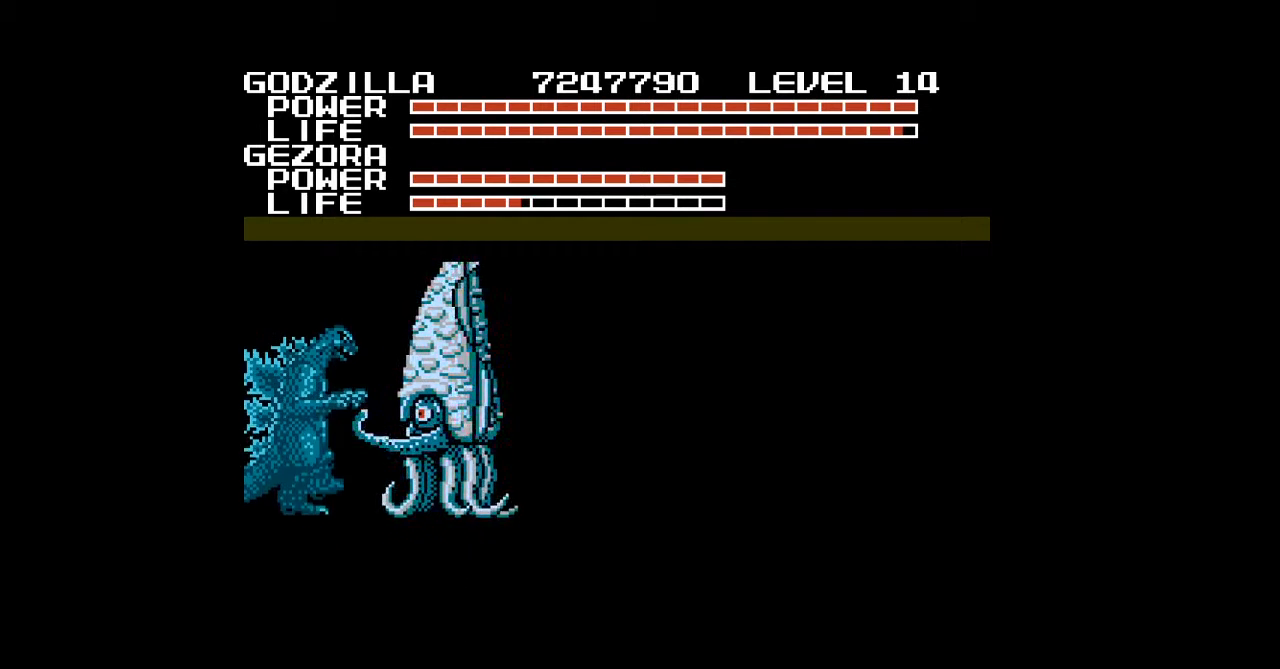
{"buttons": [], "events": [[33, "B", "up"], [33, "DPAD_RIGHT", "down"], [333, "DPAD_RIGHT", "up"], [333, "DPAD_UP", "up"]]}
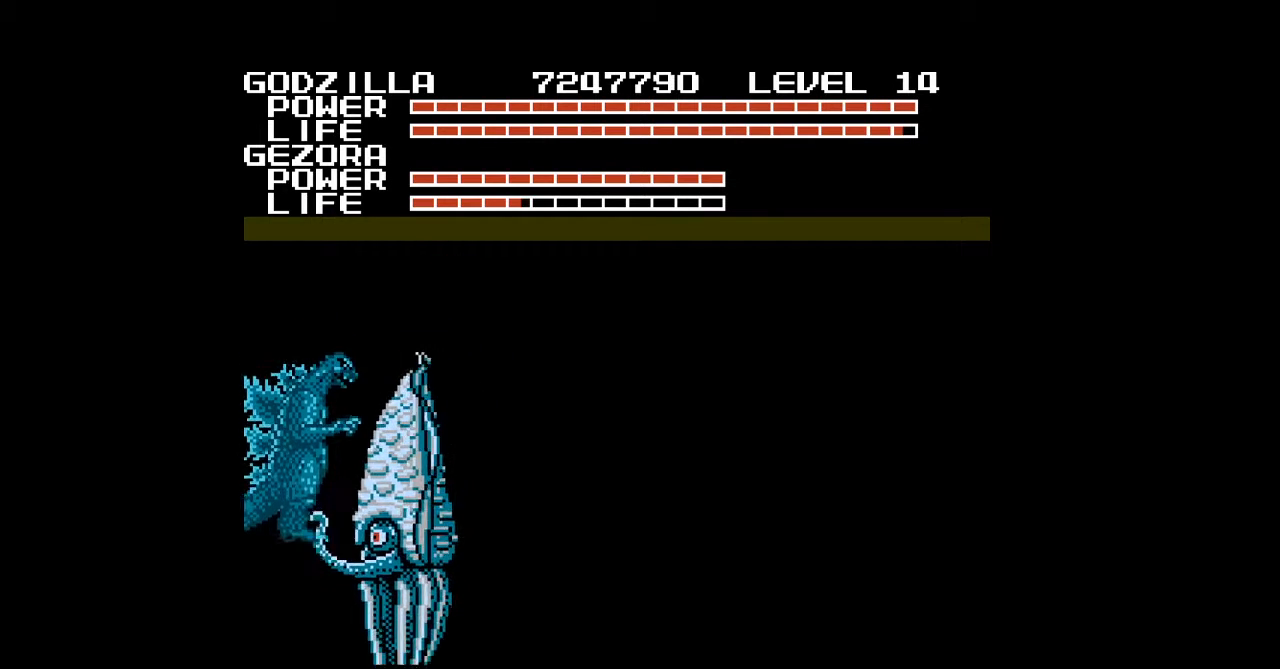
{"buttons": ["DPAD_UP", "DPAD_LEFT"], "events": [[267, "DPAD_LEFT", "down"], [400, "DPAD_UP", "down"]]}
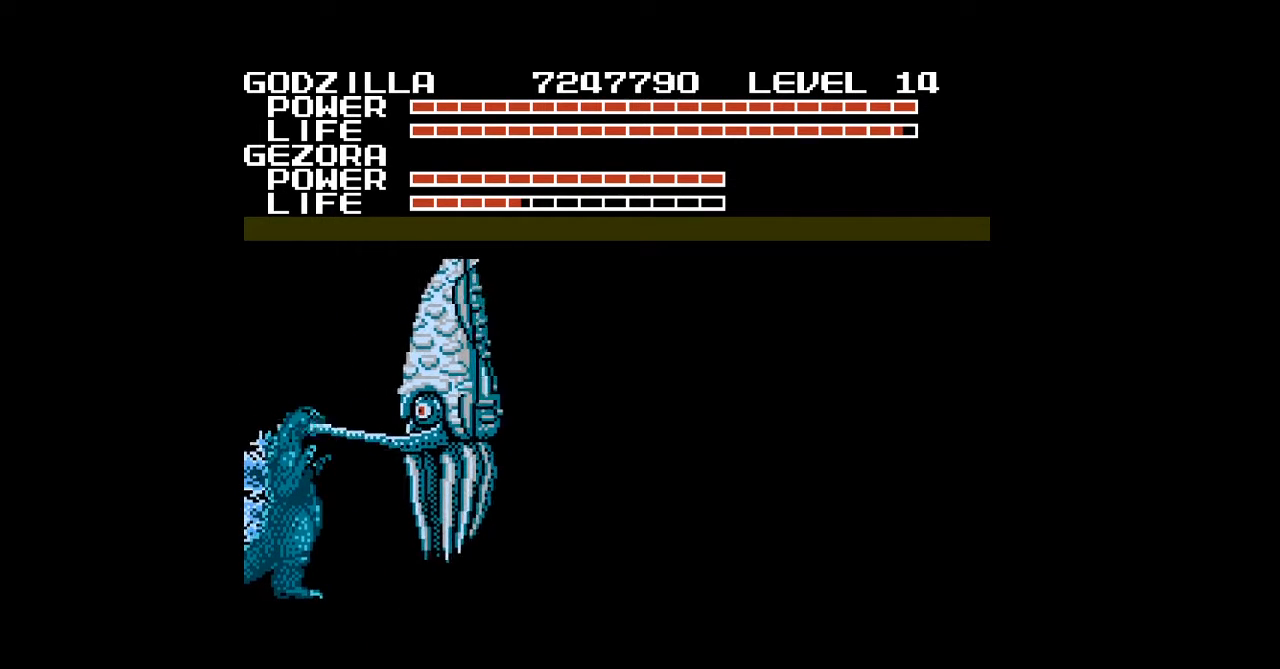
{"buttons": [], "events": [[33, "DPAD_LEFT", "up"], [133, "DPAD_UP", "up"]]}
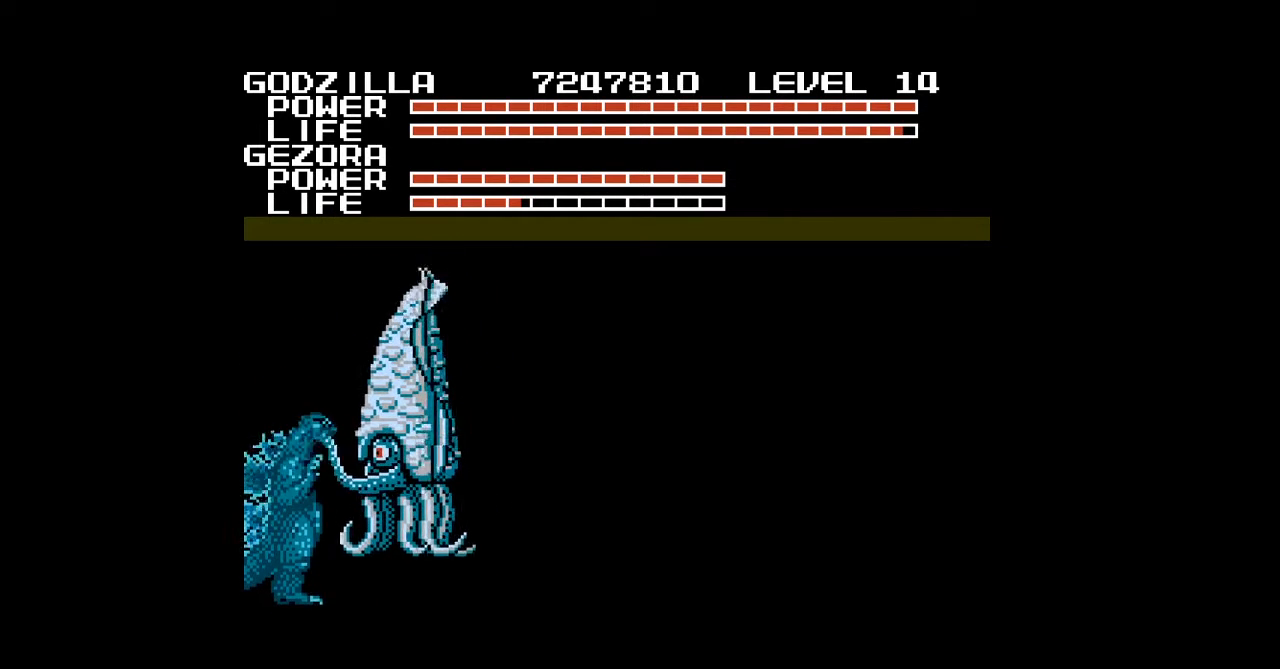
{"buttons": ["DPAD_UP"], "events": [[200, "DPAD_UP", "down"]]}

→ WHAT IS BEING ASKED
Return every line above word for word, minus images.

→ WRITTEN SOLUTION
{"buttons": [], "events": [[33, "B", "up"], [33, "DPAD_RIGHT", "down"], [333, "DPAD_RIGHT", "up"], [333, "DPAD_UP", "up"]]}
{"buttons": ["DPAD_UP", "DPAD_LEFT"], "events": [[267, "DPAD_LEFT", "down"], [400, "DPAD_UP", "down"]]}
{"buttons": [], "events": [[33, "DPAD_LEFT", "up"], [133, "DPAD_UP", "up"]]}
{"buttons": ["DPAD_UP"], "events": [[200, "DPAD_UP", "down"]]}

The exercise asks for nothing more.